Ukraine has three denominations at the moment, each of them referring to itself at the Ukrainian Orthodox Church
Officials at the UN Secretariat have refrained from comment on the much-debated Ukrainian bills that would put religious organizations under state control and would put the canonical Ukrainian Orthodox Church reporting to Moscow Patriarchate at risk of complete demolition.
When TASS turned for comment to Stephane Dujarric, the official spokesperson for the UN Secretary General, he only reaffirmed the UN’s general position in support for freedom of faith.
‘We do our best not to comment on draft laws, so I will heed that model at this point, but obviously as a matter of principle we stand for peoples’ freedom to worship,” he said.
Ukraine’s Verkhovna Rada, the national parliament, registered two bills earlier, the adoption of which might terminate the existence of the canonical Ukrainian Orthodox Church reporting to Moscow Patriarchate on the territory on the country.
One of the bills suggested a special status for the Churches, “the governing centers of which” are located in Russia. The other bill presupposed a mechanism of changing the canonical jurisdiction of religious communities.

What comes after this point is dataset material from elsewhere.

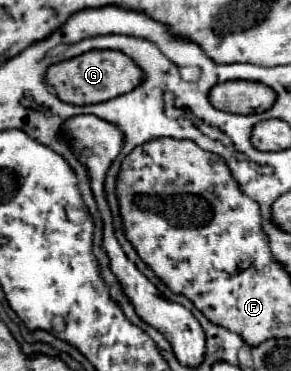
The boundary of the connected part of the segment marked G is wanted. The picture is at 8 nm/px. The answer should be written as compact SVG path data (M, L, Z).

Earlier, the Patriarch of Moscow and all Russia Kirill I issued an appeal to the leaders of the Normandy Four countries – Russia, Ukraine, Germany, and France, the UN Secretary General Antonio Guterres, and Pope Francis I, urging them to help stop the discrimination of Orthodox Christians that might sweep Ukraine after the endorsement of these bills by the Rada.

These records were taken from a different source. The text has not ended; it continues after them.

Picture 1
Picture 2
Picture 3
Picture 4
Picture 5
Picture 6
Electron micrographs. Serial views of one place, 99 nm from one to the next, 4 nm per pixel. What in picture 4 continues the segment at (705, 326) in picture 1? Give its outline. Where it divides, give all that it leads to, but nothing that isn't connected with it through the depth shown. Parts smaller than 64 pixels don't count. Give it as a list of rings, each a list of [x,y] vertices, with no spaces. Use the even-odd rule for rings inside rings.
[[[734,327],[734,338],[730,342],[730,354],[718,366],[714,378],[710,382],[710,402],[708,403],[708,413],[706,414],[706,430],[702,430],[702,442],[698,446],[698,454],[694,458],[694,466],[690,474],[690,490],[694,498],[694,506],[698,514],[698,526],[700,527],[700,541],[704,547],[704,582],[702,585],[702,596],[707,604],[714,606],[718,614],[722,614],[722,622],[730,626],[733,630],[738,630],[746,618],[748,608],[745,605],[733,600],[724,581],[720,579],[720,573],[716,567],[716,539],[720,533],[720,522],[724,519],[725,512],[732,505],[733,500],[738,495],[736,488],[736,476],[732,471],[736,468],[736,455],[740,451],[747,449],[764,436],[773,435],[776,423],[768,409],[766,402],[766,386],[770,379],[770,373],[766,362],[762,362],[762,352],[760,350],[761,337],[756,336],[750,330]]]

The Rada was supposed to consider the bills on Thursday but the deputies did not take them up.
Ukraine has three denominations at the moment, each of them referring to itself at the Ukrainian Orthodox Church but only one of them is canonical or, in other words, recognized by all other local (national) Orthodox Churches of the world and the Ecumenical Orthodox Church of Constantinople. It is the Ukrainian Orthodox Church reporting to Moscow Patriarchate.
The two uncanonical organizations are the Ukrainian Orthodox Church reporting to the schismatic Kiev patriarchate and the so-called Ukrainian Autocephalous Orthodox Church.

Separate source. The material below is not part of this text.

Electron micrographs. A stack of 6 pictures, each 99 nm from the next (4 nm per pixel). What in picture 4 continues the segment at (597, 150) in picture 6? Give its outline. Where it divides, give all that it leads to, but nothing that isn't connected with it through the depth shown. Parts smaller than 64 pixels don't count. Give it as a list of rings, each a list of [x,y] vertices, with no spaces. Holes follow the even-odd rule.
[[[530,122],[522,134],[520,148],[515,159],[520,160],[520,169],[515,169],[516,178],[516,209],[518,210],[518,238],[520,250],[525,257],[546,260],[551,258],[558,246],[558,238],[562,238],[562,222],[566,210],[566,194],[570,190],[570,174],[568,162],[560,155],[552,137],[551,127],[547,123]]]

Since 1991, the country’s authorities have made a number of attempts to create a local Ukrainian Church disconnected from Moscow Patriarchate. In 2008, the then President Viktor Yushchenko tried to secure support from the Ecumenical Patriarch Bartholomew I but the latter hierarch did not give a blessing to the canonical separation of the Ukrainian Orthodox Church from the Russian Orthodox Church.